Most Americans do not know that June 18 marked the Bicentennial of the Second War for Independence—the War of 1812. This seemingly unimportant war with England almost cost our nation its freedom. In August 1814, Washington D.C., the new Capitol Building and the White House were burned by British troops. Battles for the great port cities of the former colonies were under continuous and heavy attacks from the sea. British armies were claiming allies in Native American tribes and Canadian settlers. Overcoming great odds, the American armies prevailed, signing a treaty with England on December 24, 1814. One of the most famous battles took place in New Orleans, where Andrew Jackson’s soldiers defeated the British—on January 8, 1815. News of the end of the war took a long time to reach Louisiana.

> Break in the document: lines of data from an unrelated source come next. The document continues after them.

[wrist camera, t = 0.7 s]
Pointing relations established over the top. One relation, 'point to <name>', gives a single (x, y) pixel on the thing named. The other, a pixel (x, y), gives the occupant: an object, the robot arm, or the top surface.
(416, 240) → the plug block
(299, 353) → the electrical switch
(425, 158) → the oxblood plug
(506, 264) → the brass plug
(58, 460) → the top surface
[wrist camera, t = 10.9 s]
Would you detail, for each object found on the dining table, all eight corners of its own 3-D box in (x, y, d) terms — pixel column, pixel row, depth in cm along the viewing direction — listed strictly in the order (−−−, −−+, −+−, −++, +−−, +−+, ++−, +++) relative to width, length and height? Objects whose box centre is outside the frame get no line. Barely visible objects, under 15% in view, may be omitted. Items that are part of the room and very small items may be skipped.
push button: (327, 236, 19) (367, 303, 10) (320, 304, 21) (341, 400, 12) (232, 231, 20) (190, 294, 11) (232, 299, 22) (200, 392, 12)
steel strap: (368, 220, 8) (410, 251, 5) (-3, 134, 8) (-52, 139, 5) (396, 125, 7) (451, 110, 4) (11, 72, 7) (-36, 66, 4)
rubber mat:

Francis Scott Key penned “The Star Spangled Banner” when he saw the U. S. flag raised after a twenty-five hour British bombardment of Baltimore’s Fort McHenry on September 14, 1814. Our national anthem was born out of this “second war for independence.” Yet somehow today we seem to have forgotten that on July 4, 1812 we were in the midst of a struggle with the strongest army and navy in the world, only 36 years after the original Declaration of Independence.
With the 4th of July coming on a Wednesday this year, it is not easy to make it into a 5-day weekend, unless you take some vacation time. Maybe this would be a good year to reflect on just what our Independence Day really means. Was all of that blood shed so we could roast hot dogs, get sunburned and set-off fireworks? Jesus once said that knowing the truth will set you free. Just what is it that we celebrate this week?
Keep healthy. Pray mightily. Enjoy your life today. Proclaim liberty. And let’s experience the love and power of God together.